According to a study by Barcelona Digital Talent, an initiative of the Mobile World Capital Barcelona Foundation, the city attracted more than 4,700 foreign digital professionals in 2021, such that they represent more than 30% of employees in the sector in the capital Catalan, which has a large presence of shared work spaces.
Along the same lines, an analysis by Acció, an agency of the Generalitat, indicates that 23% of the workers of emerging companies in Barcelona are foreigners.
Private associations such as Barcelona Global claim that the city should position itself as one of the main destinations for digital nomads in Europe, and for this the Turisme de Barcelona consortium launched a campaign in 2021 to facilitate the establishment of these professionals in the city.
The center and north claim their place
They are not on the shores of the Mediterranean nor do they have such temperate climates, but in this struggle to attract digital talent, the cities of central and northern Spain are also claiming to be the ideal place to telework.
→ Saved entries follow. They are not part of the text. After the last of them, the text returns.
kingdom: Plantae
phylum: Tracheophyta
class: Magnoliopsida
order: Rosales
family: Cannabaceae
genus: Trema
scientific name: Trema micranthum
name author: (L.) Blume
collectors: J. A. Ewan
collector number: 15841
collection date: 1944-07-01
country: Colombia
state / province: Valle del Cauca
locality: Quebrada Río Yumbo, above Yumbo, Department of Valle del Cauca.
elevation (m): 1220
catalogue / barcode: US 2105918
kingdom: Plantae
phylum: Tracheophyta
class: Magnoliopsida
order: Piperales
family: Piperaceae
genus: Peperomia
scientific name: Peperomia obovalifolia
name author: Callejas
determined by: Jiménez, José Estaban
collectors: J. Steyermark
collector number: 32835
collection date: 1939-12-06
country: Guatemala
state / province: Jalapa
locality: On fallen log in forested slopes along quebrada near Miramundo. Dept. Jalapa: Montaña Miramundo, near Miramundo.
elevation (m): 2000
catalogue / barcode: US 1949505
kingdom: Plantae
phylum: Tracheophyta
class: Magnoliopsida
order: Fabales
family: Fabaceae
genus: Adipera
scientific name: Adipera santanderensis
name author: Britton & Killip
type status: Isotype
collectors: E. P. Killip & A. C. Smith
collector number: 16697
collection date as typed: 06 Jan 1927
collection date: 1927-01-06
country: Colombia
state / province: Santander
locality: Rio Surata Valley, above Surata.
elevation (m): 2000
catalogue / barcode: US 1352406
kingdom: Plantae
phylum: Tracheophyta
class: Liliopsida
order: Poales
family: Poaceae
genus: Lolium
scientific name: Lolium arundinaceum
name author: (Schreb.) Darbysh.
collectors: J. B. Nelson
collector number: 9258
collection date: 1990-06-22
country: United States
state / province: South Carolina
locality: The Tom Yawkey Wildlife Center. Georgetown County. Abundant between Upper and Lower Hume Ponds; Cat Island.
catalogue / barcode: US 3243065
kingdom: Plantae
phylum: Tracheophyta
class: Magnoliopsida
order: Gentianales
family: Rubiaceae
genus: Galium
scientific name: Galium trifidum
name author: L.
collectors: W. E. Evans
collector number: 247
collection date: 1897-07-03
Last year, Airbnb and the Madrid City Council created a program to attract start-up entrepreneurs and remote workers. Not surprisingly, the Spanish capital is among the fifteen most sought after in the world for a long-term stay through this accommodation platform.
Good Wi-Fi and transport connections, a wide cultural, leisure and gastronomic offer, history and a wide network of co-working spaces are some of Madrid’s assets as a destination for digital nomads.
On the Cantabrian shores, regions such as Asturias or Cantabria have also launched plans to attract digital nomads and place themselves on the world map of teleworking, where everyone wants to be.